I don’t want to overstate this but yes, the book is to some extent about contemporary masculinity. Having said that, I didn’t approach it with any sort of abstract theory of the subject, or any particular point of view on it that I wanted to get across. Obviously I was aware that it was something that would probably crop up given the nature of the story and the characters (István himself of course, but also Thomas). When I was writing the book I did generally try to avoid material that too directly addressed ‘masculinity’ as an issue – I wanted anything that the book might have to say on the subject to arise naturally from the narrative. I think that the word ‘masculinity’ itself only appears once in the whole novel. It appeared twice at the final proof stage (and therefore in the proof copies that were sent out) but the passage containing the second instance was cut, precisely because I felt it came over as slightly forced and schematic.
Your hypnotic use of language was the most striking aspect of Flesh for many of our readers here. Was this pared-back style a conscious decision for Flesh, or does the story itself, and István's character even, dictate the rhythm and syntax of the writing?
I think the nature of István as a person is an important part of it. Or to put it another way – the style of the book is an element of its characterisation of him. That’s always true in novels I think, even when it doesn’t quite work or when the writer isn’t aware it. There were other aspects to it though. I wanted to use a language that was mostly concrete and precise. That mostly dealt with physical experience. That dealt with emotional experience mostly obliquely. And then there’s the habit of writing ‘short’ that I picked up while working on my previous book, Turbulence, a collection of short stories originally written for the radio, where each story was strictly limited to 2000 words…
Can you explain your thinking, or indeed your publisher’s, around the choice of Flesh as a title?
Flesh was the working title of the book – it was literally the name of the Word file on my laptop while I was writing it.

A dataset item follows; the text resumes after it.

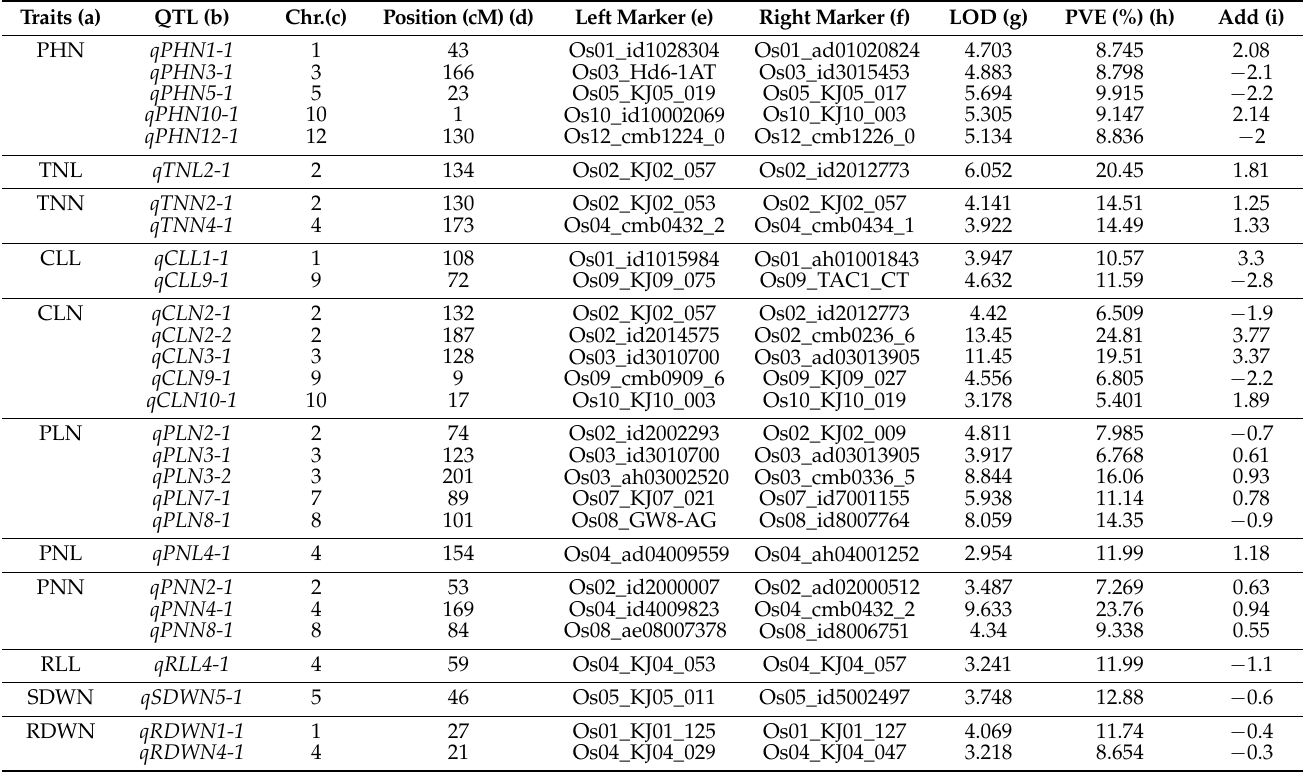
Table 2. Detected QTLs associated with growth and development, and yield components of rice under normal and low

At that point I wasn’t really envisaging it as the title of the finished book. My assumption was that, in consultation with the publishers, I would eventually come up with something more ‘literary’ than that. And we did try. When that didn’t work I started to think about Flesh as an actual possibility. It does have a sort of tawdry quality, something almost vulgar about it, which made it feel like a slightly risky choice. It made people uneasy. Then someone (it was my U.S. agent Bill Clegg) suggested that that uneasiness was actually a good thing, something to embrace rather than run away from. I think he was probably right about that. And of course there was a reason why I’d alighted on Flesh as a working title in the first place. It does express, in a single word, something fundamental about the book’s subject.
What books have you read recently? What books are currently on your to be read pile?
I have recently read Tessa Hadley’s The Party and Emma Cline’s The Guest, both of which are excellent. And I’ve just started Francois Mauriac’s Thérèse. I found an old Penguin copy in the bargain bin of a second-hand book-shop and liked the look of it. I’ve not read him before, and didn’t know, until I looked at the cover notes, that he had won the Nobel Prize for Literature in 1952. I’m only a couple of chapters into it, but so far, so good. Next up will probably be Edward St Aubyn’s new novel, Parallel Lines.